When suddenly, on the horizon, a white spot appears, barely perceptible, almost motionless in the sky. She seems to dance with the elements, flirting with the surface of the water before abruptly rising into the air, then plunging back into the trough of a wave to disappear behind it.

And suddenly, the spot reappears at the turn of a wave, much closer to us this time. No more doubt. An Snowy Albatross (Diomedea exulans) approaches, offering us a grandiose spectacle. Its imposing size, with a wingspan of up to 3.5 meters, leaves us speechless.

It advances, majestic and unwavering in the face of wind gusts, immutable in its trajectory. He turns around the boat, while all the passengers, binoculars in hand, follow his movements with wonder.
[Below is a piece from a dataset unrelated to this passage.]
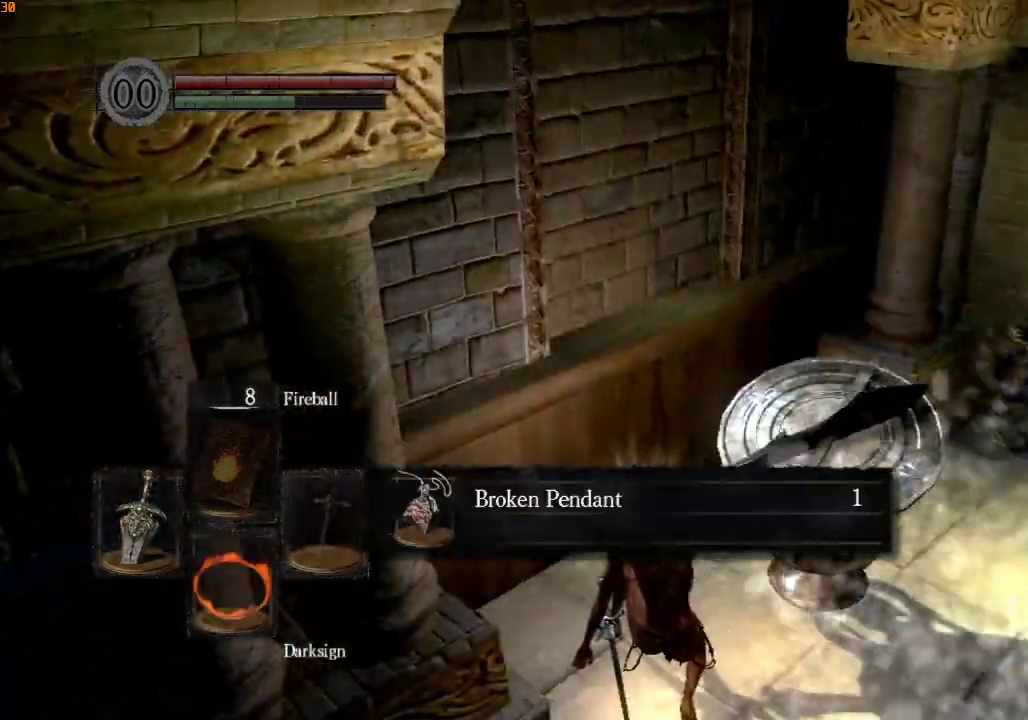
Gameplay with a controller (PlayStation layout); each line is a JSON object with the inputs held at the frame after it. "events" lists button and stick changes between this image and that frame as [ms after this image, input, new state], when the widget could be followed in between.
{"buttons": [], "left_stick": "center", "right_stick": "center", "events": []}
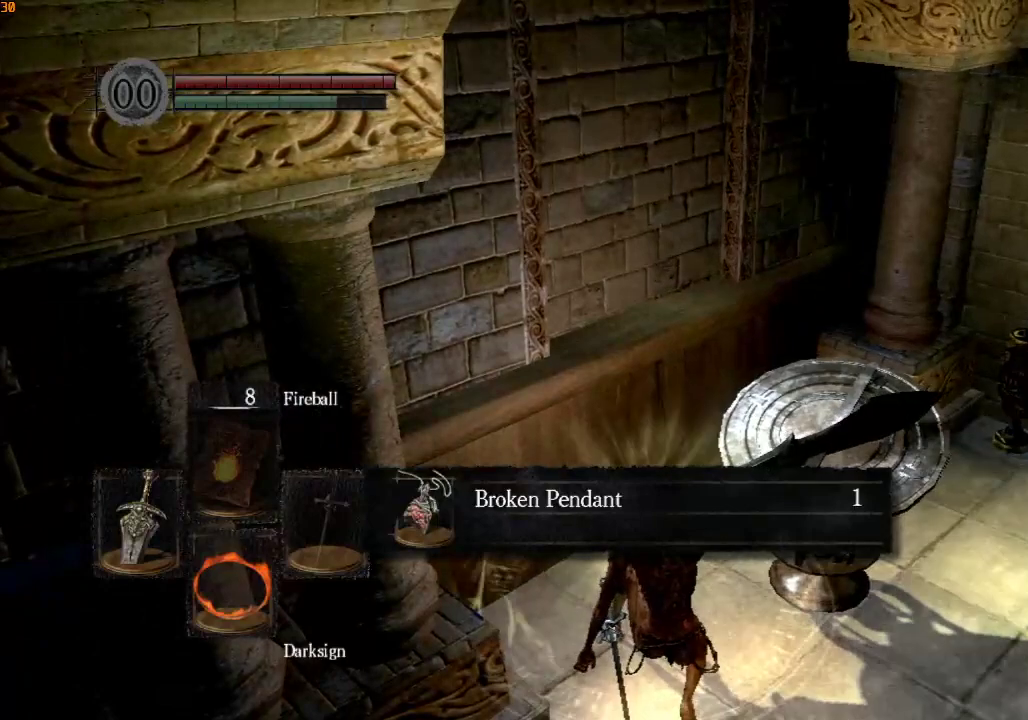
{"buttons": [], "left_stick": "center", "right_stick": "center", "events": []}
Then, it goes out again, along the coast before disappearing in the thick mist of the morning.

A magical moment, forever etched in the memory of an ornithologist, which only fuels our desire to discover more about this fascinating species.

Tomorrow morning, Port-aux-Français, the base of Kerguelen, will finally be revealed to our eyes in amazement. It’s our last night on this boat, rocked by the waves, before we can finally cross these wild and mysterious lands that surround us.

Once again, I can’t quite see that I’ve finally arrived. These first hours spent in the company of a tiny part of what the southern lands can offer us leave me dreamy. The landscapes pass before my eyes like a waking dream, and I fall asleep with a multitude of memories already engraved in my memory, eager to discover what tomorrow has in store for us.